The Trump administration has known since at least April that alleged white supremacists were responsible for every single act of race-based domestic terrorism in the U.S. in 2018, yet not only took no action to combat the growing right wing violent extremism, but actually substantially reduced or even eliminated funding and programs that combat white supremacist extremism, violence, and terrorism – and then blocked the data from reaching the hands of Congress.
“Domestic Terrorism in 2018," a document (embedded below) prepared by the State of New Jersey's Office of Homeland Security Preparedness, "shows 25 of the 46 individuals allegedly involved in 32 different domestic terrorism incidents were identified as white supremacists," Yahoo News' Jana Winter and Hunter Walker report.

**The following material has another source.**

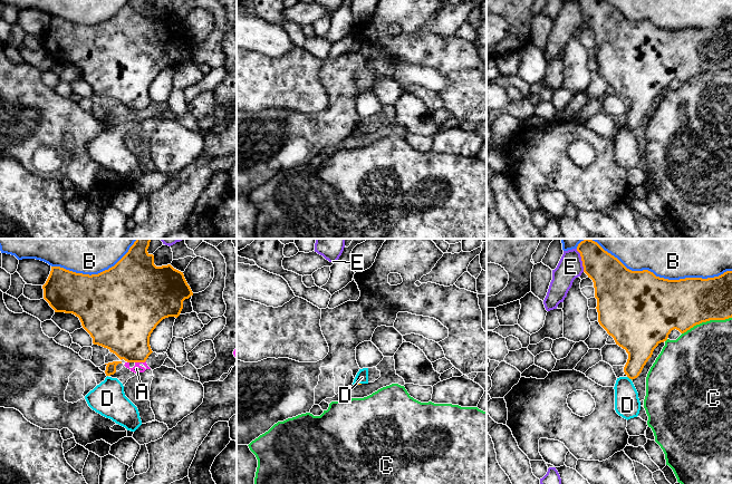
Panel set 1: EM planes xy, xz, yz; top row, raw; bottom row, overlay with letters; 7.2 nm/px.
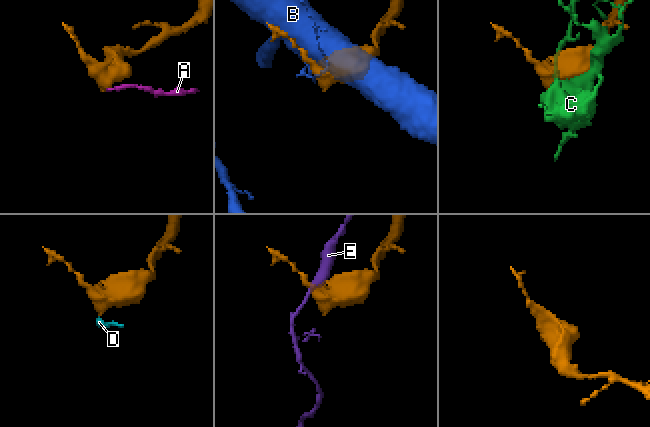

That document finds there were "32 domestic terrorist attacks, disrupted plots, threats of violence, and weapons stockpiling by individuals with a radical political or social agenda who lack direction or influence from foreign terrorist organizations in 2018."
The report was "circulated" throughout the U.S. Dept. of Justice "and around the country in April just as members of the Senate pushed the DOJ to provide them with precise information about the number of white supremacists involved in domestic terrorism."
The Justice Department, under President Trump's hand-picked Attorney General Bill Barr, refused to hand over the data or the document to Congress.
Meanwhile, the Anti-Defamation League (ADL) in January of 2019 had already compiled a report, announcing that, "Right-Wing Extremism Linked to Every 2018 Extremist Murder in the U.S., ADL Finds."
ADL reported that "Right-wing extremists were linked to at least 50 extremist-related murders in the United States in 2018, making them responsible for more deaths than in any year since 1995, according to new data from the ADL."
1995 was the year domestic terrorist Timothy McVeigh blew up the Oklahoma City federal building, slaughtering 168 people and injuring more than 680 others.
"The tally represents a 35 percent increase from the 37 extremist-related murders in 2017," ADL reported, "making 2018 the fourth-deadliest year on record for domestic extremist-related killings since 1970. Last year saw the highest percentage of right-wing extremist-related killings since 2012, the last year when all documented killings were by right-wing extremists."
Why the Dept. of Justice and the White House blocked the data from reaching Congress is now yet another investigation Congress should take up.